— Task goal —
Filter the lines below, copying only those with the string "Created".

--- START ---

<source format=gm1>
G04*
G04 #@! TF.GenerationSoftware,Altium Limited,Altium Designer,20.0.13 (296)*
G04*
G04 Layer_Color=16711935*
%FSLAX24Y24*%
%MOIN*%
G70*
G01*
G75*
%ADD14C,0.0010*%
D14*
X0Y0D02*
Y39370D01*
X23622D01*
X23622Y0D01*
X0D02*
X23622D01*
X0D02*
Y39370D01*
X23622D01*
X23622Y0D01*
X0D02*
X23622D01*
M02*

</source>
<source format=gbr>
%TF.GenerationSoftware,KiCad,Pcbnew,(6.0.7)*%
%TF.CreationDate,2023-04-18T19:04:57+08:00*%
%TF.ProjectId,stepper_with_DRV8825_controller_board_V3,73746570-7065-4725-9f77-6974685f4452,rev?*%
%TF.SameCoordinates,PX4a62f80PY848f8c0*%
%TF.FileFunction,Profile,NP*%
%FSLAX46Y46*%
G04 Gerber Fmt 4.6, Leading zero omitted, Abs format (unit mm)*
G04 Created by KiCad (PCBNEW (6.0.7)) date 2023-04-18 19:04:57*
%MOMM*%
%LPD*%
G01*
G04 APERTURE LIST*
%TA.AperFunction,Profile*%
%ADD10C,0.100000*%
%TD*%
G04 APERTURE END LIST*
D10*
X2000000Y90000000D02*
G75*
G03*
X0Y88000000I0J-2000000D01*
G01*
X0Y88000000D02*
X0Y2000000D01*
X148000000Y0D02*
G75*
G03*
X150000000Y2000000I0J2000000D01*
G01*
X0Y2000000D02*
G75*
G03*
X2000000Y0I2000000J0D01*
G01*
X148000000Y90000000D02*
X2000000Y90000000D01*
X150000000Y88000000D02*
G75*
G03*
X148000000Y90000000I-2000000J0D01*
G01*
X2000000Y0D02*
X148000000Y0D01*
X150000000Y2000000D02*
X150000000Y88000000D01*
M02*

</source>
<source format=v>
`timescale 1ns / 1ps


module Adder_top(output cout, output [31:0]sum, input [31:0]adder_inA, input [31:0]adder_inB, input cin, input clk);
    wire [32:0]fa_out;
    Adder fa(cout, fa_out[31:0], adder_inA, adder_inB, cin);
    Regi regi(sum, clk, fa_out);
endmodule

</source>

--- END ---
--- START ---

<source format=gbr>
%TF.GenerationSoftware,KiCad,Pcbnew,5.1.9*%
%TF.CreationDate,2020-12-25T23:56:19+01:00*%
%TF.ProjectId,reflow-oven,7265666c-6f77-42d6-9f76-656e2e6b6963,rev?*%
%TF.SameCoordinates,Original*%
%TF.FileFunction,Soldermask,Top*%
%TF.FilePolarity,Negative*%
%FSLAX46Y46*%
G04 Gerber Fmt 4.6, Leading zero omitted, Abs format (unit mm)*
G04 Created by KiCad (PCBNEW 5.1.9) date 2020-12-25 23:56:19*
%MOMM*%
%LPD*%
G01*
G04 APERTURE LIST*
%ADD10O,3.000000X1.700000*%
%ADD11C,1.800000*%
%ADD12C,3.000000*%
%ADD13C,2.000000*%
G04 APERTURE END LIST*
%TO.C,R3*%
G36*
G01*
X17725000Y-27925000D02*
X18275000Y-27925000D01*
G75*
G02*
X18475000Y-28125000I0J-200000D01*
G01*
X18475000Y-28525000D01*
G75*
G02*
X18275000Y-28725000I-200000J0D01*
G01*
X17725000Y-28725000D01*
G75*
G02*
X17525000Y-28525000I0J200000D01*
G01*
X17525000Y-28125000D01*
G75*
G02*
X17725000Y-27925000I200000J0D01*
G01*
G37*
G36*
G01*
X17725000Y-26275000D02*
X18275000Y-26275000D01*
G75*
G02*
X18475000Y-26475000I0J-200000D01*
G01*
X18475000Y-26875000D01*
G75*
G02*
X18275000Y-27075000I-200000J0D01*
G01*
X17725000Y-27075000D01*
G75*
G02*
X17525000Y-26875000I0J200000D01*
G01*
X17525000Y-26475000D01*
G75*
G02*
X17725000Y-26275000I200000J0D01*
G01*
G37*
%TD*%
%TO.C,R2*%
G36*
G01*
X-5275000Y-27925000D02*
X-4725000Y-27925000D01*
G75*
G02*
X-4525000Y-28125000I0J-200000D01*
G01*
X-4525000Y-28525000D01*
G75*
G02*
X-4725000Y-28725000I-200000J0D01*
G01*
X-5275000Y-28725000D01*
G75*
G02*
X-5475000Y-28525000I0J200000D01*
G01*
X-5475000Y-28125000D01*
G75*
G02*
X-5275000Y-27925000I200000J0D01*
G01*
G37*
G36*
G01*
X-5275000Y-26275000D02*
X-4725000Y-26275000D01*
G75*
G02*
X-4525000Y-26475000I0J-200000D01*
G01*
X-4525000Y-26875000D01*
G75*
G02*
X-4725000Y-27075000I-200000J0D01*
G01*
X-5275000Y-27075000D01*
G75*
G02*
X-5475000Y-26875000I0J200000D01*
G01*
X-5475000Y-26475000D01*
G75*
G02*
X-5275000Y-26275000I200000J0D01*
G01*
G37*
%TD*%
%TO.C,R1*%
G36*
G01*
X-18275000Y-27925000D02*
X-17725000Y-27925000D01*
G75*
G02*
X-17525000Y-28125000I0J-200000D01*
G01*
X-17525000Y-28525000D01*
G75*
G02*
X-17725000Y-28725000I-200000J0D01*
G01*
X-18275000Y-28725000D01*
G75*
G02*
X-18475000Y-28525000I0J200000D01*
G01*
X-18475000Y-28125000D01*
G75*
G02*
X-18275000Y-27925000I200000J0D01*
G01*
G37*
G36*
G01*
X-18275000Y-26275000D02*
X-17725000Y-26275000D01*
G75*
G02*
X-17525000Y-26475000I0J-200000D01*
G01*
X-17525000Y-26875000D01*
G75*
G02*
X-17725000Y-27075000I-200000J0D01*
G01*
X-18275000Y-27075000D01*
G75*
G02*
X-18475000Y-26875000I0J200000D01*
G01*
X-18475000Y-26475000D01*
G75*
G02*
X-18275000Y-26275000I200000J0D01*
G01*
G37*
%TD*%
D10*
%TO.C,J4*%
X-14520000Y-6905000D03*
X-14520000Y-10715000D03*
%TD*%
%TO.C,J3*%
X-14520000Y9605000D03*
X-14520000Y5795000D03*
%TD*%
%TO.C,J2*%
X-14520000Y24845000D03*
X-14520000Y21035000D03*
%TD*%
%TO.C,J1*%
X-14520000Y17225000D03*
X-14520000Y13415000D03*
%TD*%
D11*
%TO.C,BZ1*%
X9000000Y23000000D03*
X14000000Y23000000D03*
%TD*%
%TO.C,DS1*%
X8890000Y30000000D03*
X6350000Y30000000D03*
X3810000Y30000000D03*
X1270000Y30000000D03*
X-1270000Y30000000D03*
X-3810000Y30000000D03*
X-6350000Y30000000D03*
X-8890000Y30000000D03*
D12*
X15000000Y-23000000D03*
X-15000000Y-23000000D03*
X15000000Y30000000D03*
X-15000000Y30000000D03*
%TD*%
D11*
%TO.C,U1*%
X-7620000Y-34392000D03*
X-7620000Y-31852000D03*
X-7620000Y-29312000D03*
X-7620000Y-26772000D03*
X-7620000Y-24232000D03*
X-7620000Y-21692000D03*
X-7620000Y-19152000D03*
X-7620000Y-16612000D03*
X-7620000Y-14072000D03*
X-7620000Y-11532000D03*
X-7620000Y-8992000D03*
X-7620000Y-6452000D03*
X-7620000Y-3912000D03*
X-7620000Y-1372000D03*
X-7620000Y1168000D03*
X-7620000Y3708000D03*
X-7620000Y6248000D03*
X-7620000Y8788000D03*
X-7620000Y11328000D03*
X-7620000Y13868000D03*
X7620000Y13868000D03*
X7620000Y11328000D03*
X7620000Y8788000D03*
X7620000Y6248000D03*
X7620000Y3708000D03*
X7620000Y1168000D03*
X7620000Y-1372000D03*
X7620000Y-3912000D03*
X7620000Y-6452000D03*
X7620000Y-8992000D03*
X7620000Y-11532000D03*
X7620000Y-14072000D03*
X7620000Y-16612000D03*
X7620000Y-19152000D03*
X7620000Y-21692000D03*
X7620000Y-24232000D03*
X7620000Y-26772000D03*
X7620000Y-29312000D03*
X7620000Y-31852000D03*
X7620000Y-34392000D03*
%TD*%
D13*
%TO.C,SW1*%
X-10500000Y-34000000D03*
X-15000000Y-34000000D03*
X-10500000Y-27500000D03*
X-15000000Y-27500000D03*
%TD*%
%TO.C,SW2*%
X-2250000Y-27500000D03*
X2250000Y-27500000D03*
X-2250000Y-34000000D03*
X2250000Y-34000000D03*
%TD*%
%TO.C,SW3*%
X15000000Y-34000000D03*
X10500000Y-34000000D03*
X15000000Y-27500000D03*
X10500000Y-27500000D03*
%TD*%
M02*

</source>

--- END ---

— Result of the task —
G04 Created by KiCad (PCBNEW (6.0.7)) date 2023-04-18 19:04:57*
G04 Created by KiCad (PCBNEW 5.1.9) date 2020-12-25 23:56:19*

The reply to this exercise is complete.